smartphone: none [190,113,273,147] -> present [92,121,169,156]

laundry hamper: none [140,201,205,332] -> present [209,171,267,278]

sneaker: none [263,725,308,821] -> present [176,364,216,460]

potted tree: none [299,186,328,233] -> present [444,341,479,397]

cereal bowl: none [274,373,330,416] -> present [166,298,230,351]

* * * *

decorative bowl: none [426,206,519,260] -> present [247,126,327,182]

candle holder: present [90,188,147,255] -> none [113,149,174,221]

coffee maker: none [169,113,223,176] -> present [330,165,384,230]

* * * *

▶ **Assigned task**: If a line of the entries holds the word "bowl", copy it out.

▶ **Answer space**:
cereal bowl: none [274,373,330,416] -> present [166,298,230,351]
decorative bowl: none [426,206,519,260] -> present [247,126,327,182]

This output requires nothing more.